In definitiva, il credente deve passare indenne tra “Scilla e Cariddi”, dove il primo è la vita dissoluta e il secondo è la vita affannata e preoccupata, perché priva di fiducia in Dio. Ecco perché è necessaria un’estrema cautela, un incessante discernimento su se stessi, come esprime bene quel proséchete, termine cui Luca ricorre varie volte per esortare ad un atteggiamento di reale attenzione a ciò che ispira i propri comportamenti, e di controllo su ciò che c’è veramente nel proprio cuore (cfr., ad esempio, Lc 12,1;17,3; At 5,35; 20,28).
Vegliare pregando
Ma questo invito a discernere in se stessi potrebbe cadere in un’esortazione vana, se non si concretizzasse in un’esortazione ancora più precisa, e cioè quella di vegliare pregando. L’imperativo impiegato è il verbo agrypnéō, che letteralmente significa «dormire nei campi». Si tratta di quel sonno leggero, pronto ad interrompersi al minimo rumore, quando vi è un segnale di pericolo, il sonno che è richiesto ai pastori quando custodiscono il gregge. Per rifarci ad un’esperienza più consueta, si potrebbe paragonare al riposo dei genitori quando un figlioletto è ammalato: sembrano dormire, ma in realtà sono prontissimi a risvegliarsi al suo benché minimo sospiro. Per vegliare così, senza cadere nel sonno profondo (quello provocato dalle crapule e dalle ubriachezze!), bisogna pregare. Luca, l’evangelista della preghiera, indica in essa l’antidoto contro ogni cedimento.
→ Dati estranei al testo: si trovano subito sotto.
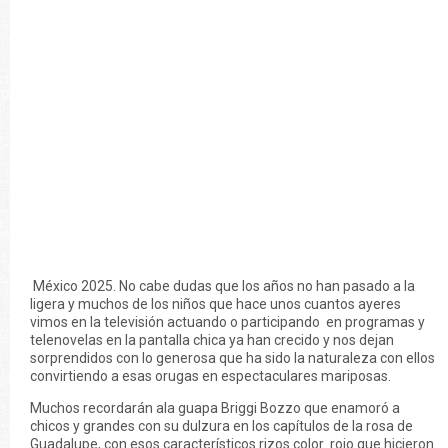
México 2025. No cabe dudas que los años no han pasado a la
ligera y muchos de los niños que hace unos cuantos ayeres
vimos en la televisión actuando o participando en programas y
telenovelas en la pantalla chica ya han crecido y nos dejan
sorprendidos con lo generosa que ha sido la naturaleza con ellos
convirtiendo a esas orugas en espectaculares mariposas.
Muchos recordarán ala guapa Briggi Bozzo que enamoró a
chicos y grandes con su dulzura en los capítulos de la rosa de
Guadalupe, con esos característicos rizos color rojo que hicieron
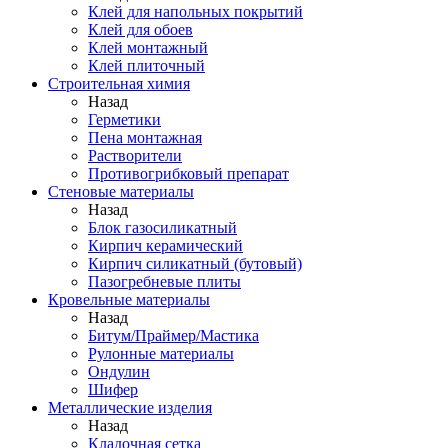
Клей для напольных покрытий
Клей для обоев
Клей монтажный
Клей плиточный
Строительная химия
Назад
Герметики
Пена монтажная
Растворители
Противогрибковый препарат
Стеновые материалы
Назад
Блок газосиликатный
Кирпич керамический
Кирпич силикатный (бутовый)
Пазогребневые плиты
Кровельные материалы
Назад
Битум/Праймер/Мастика
Рулонные материалы
Ондулин
Шифер
Металлические изделия
Назад
Кладочная сетка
L’invito è ad un’orazione costante, secondo quella che è l’ottica tipica del terzo vangelo; è da valorizzare in tal senso l’espressione in ogni momento, e per illustrarla si potrebbero richiamare figure lucane di oranti che perseverano nella preghiera, come la profetessa Anna nel tempio, oppure si potrebbero rammentare le parabole sulla preghiera insistente, come quella dell’amico importuno o della vedova e del giudice iniquo.
Luca non si ferma a ricordare la necessità di una perseveranza nella preghiera, ma ne delinea anche alcuni contenuti necessari. Qui non è la preghiera che fa presente a Dio i propri progetti o interessi, ma la preghiera che chiede a Dio la forza per attraversare il tempo della prova nella fedeltà, il tempo del dolore nella pazienza; e aggiungeremmo noi, alla luce dell’intero insegnamento lucano sulla preghiera e sulla necessità del ringraziamento, che bisogna pregare per avere la forza di attraversare il tempo della gioia nella gratitudine.